The core issue is that while the company is executing, its price-to-earnings (P/E) ratio sits high at around 60.8x as of November 2025, which is nearly double the peer average of 30.2x. This lofty valuation signals that investors are already baking in substantial future growth from their cloud and new AI-driven security offerings, leaving little room for error. Wolfe Research, however, argues this valuation is 'too cheap' for a best-in-class provider given its accelerating cloud growth.

Analyst Perspectives and Price Targets

Wall Street analysts are not fully aligned, which is why the stock has a consensus 'Hold' rating. The average 12-month price target is set at $32.50, suggesting a notable upside from the recent trading range. This implies a belief that the company's strategic shift toward cloud subscriptions and new product launches, like the LLM Firewall announced in November 2025, will pay off.

Here's the quick math: the difference between the current stock price and the consensus target is the market's expected reward for successful execution of the Mission Statement, Vision, & Core Values of Radware Ltd. (RDWR).

The range of targets shows the debate clearly:

Analyst Firm Latest Rating Date Rating Price Target
Barclays July 31, 2025 Overweight (reiterated) $35.00
Wolfe Research October 30, 2025 Outperform (reiterated) $32.00
Jefferies Financial Group July 24, 2025 Hold $30.00

Recent Market Reactions to Ownership Moves

The stock market's response to Radware Ltd.'s performance has been counter-intuitive, showing a cautious investor base. For example, after the Q3 2025 earnings release on October 29th, the company reported an EPS of $0.28 on revenue of $75.31 million, both beating analyst expectations. But, the shares opened down approximately 4.6%. A similar pattern followed the Q2 2025 beat, where the stock fell 9.64% pre-market. This is a classic sign of profit-taking or a reaction to conservative forward guidance, not a sign of poor performance.

This volatility is also reflected in the institutional ownership shifts. While institutional investors own a massive 77.14% of the stock, their recent activity is a mixed bag. You see some major players trimming positions, but others are building them up.

Investor Sentiment of Major Shareholders

The institutional landscape for Radware Ltd. (RDWR) is dominated by a few key players, and their actions reveal a nuanced sentiment. Senvest Management LLC, one of the largest shareholders, trimmed its stake by 1.7% in Q2 2025, selling 69,038 shares, but still holds 4,046,559 shares valued at over $119.1 million. That's a trim, not an exit. Other major institutions were buying, showing confidence in the long-term story.
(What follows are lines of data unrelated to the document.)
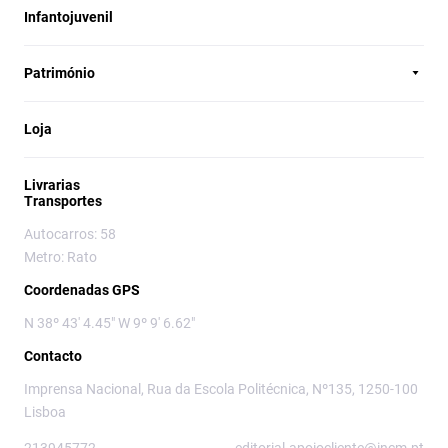
Infantojuvenil
Património
Loja
Livrarias
Transportes
Autocarros: 58
Metro: Rato
Coordenadas GPS
N 38º 43' 4.45" W 9º 9' 6.62"
Contacto
Imprensa Nacional, Rua da Escola Politécnica, Nº135, 1250-100
Lisboa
Here are the top institutional holders and their Q3 2025 activity, based on September 30, 2025, filings:

  • Artisan Partners Limited Partnership: Added 431,572 shares, a 16.0% increase in their position.
  • BlackRock, Inc.: Increased its holdings by 56,809 shares, bringing its total to 1,550,375 shares.
  • Penserra Capital Management LLC: Decreased its stake by 341,604 shares.

So, the sentiment is fractured: activist-style funds like Senvest are taking some chips off the table, while major asset managers like BlackRock, Inc. are quietly increasing their exposure. It tells you the long-term growth story is still compelling, but short-term valuation concerns are real. The next step is to monitor the Q4 2025 earnings, which is guided for $0.290-0.300 EPS, and see if the market rewards the execution this time.